What is needed: Format every line of the material below as a Markdown table with two columns, No. and Line. Number the rows in order and leave out any blank lines.

(Data records)
↓↓↓
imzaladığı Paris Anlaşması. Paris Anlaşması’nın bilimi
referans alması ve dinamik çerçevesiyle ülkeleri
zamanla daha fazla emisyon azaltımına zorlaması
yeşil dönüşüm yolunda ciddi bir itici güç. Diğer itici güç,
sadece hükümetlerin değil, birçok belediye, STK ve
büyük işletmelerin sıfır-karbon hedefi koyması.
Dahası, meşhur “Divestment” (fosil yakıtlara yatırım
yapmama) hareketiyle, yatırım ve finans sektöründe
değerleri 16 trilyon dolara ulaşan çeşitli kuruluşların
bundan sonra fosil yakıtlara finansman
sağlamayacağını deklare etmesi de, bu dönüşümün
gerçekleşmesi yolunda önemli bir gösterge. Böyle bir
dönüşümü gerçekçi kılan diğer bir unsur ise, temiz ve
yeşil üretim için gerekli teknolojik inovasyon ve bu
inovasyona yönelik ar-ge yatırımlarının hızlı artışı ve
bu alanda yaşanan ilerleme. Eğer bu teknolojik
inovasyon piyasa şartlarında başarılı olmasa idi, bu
↑↑↑
Answer section:
| No. | Line |
|---|---|
| 1 | imzaladığı Paris Anlaşması. Paris Anlaşması’nın bilimi |
| 2 | referans alması ve dinamik çerçevesiyle ülkeleri |
| 3 | zamanla daha fazla emisyon azaltımına zorlaması |
| 4 | yeşil dönüşüm yolunda ciddi bir itici güç. Diğer itici güç, |
| 5 | sadece hükümetlerin değil, birçok belediye, STK ve |
| 6 | büyük işletmelerin sıfır-karbon hedefi koyması. |
| 7 | Dahası, meşhur “Divestment” (fosil yakıtlara yatırım |
| 8 | yapmama) hareketiyle, yatırım ve finans sektöründe |
| 9 | değerleri 16 trilyon dolara ulaşan çeşitli kuruluşların |
| 10 | bundan sonra fosil yakıtlara finansman |
| 11 | sağlamayacağını deklare etmesi de, bu dönüşümün |
| 12 | gerçekleşmesi yolunda önemli bir gösterge. Böyle bir |
| 13 | dönüşümü gerçekçi kılan diğer bir unsur ise, temiz ve |
| 14 | yeşil üretim için gerekli teknolojik inovasyon ve bu |
| 15 | inovasyona yönelik ar-ge yatırımlarının hızlı artışı ve |
| 16 | bu alanda yaşanan ilerleme. Eğer bu teknolojik |
| 17 | inovasyon piyasa şartlarında başarılı olmasa idi, bu |